More and more, we find ourselves talking to technology. And when technology understands what we are asking it to do, and then does it, it feels magical.
As a futurist, I try and make an effort to road test all the latest services and gadgets, particularly when it comes to my home. I love being able to walk into my condo with an armful of shopping and shout out, "Alexa, turn on welcome home" and see the lighting all come on to greet me. I have other voice settings to turn on music, turn on the TV to my favorite show, or turn the lights down to "mood" mode and turn on the fireplace. It might sound like overkill, and that perhaps I've gone a step or two too far with the home automation, but it's the sort of thing you don't want to be without once you don't have it. A bit like keyless entry to cars felt like a silly luxury, until you had it and realized you never wanted to part with it.
Over the coming years voice will be an ever bigger part of the way we interact with technology. Gartner recently predicted that by 2019, a full 20% of all smartphone interactions will be ones you have with a virtual personal assistant. And by 2020, they predict that the majority of devices will be designed to function with minimal or zero touch. For this to happen, voice recognition and natural language processing will have to get a lot better, but they are both on a decent trajectory. It's looking good.
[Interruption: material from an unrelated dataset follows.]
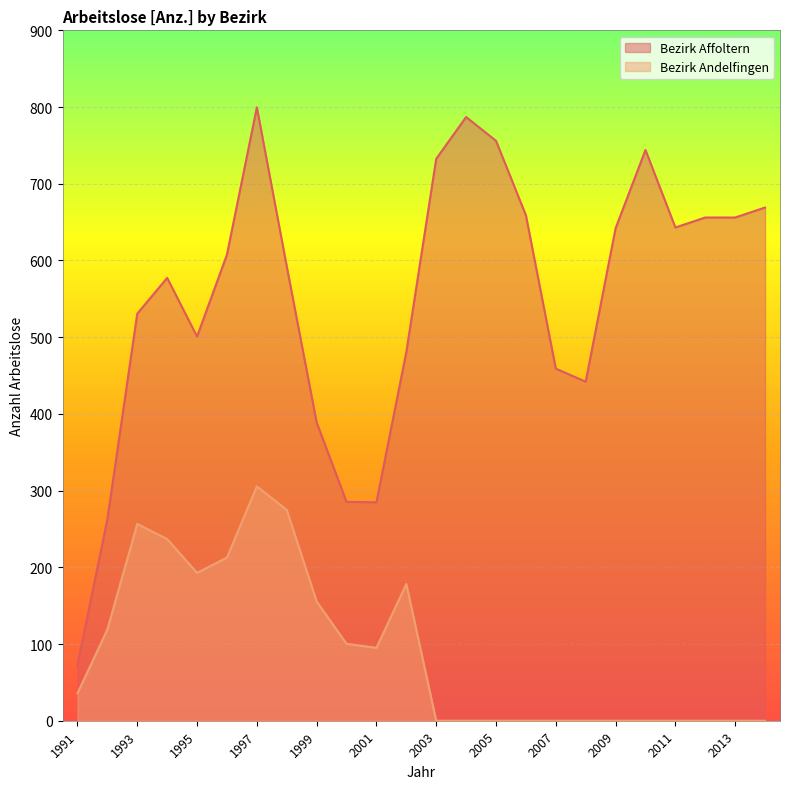

How many categories are shown in the chart?

24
All this implies that for achieving a good many tasks in our day we will be interacting less with computers through touch and graphical user interfaces (GUIs), and more by using our voices. GUIs run on graphics processors in the client (your PC, mac, tablet, phone, or other devices with a display). Voice interfaces, let's call them Vocal User Interfaces, or VUIs, typically do not run locally on your device and instead rely on computing capability in the cloud to make sense of what you've said and then respond to you.
We are moving from GUIs on the client, to VUIs in the cloud.
As the price of computing continues to drop, we will see more and more smart, connected devices. If the marginal cost of making an object smart and connected is negligible, and there is utility in making that object smart and connected, then designers will make that object smart and connected. It's really that simple. So watch out for smart shoes, smart toasters, smart tennis racquets, in fact smart everything.
These smart devices aren't all going to have a display on them. In fact most of them won't have a display for both cost and aesthetic reasons. To use many of these devices, you're not going to want to whip out your smart phone and use a companion app so you can interact with them. It's much more natural to just talk to them. This is why the VUI is looking so attractive.
To be able to talk to the virtual coach embedded inside your smart tennis racquet is much more natural and intuitiive on the tennis court than trying to use a graphical interface.
"How's my serve, Bjorn?", you'll ask. (Assuming your tennis coach is perhaps the digital embodiment of tennis legend, Bjorn Borg)
"Try not to twist your arm to the left quite so much as you bring your arm up", your virtual coach, Bjorn, might reply.
The GUI isn't going away. It will still have a place in our lives for many of the things that we do. But for many other activities, the GUI will be joined by it's new cousin, the VUI.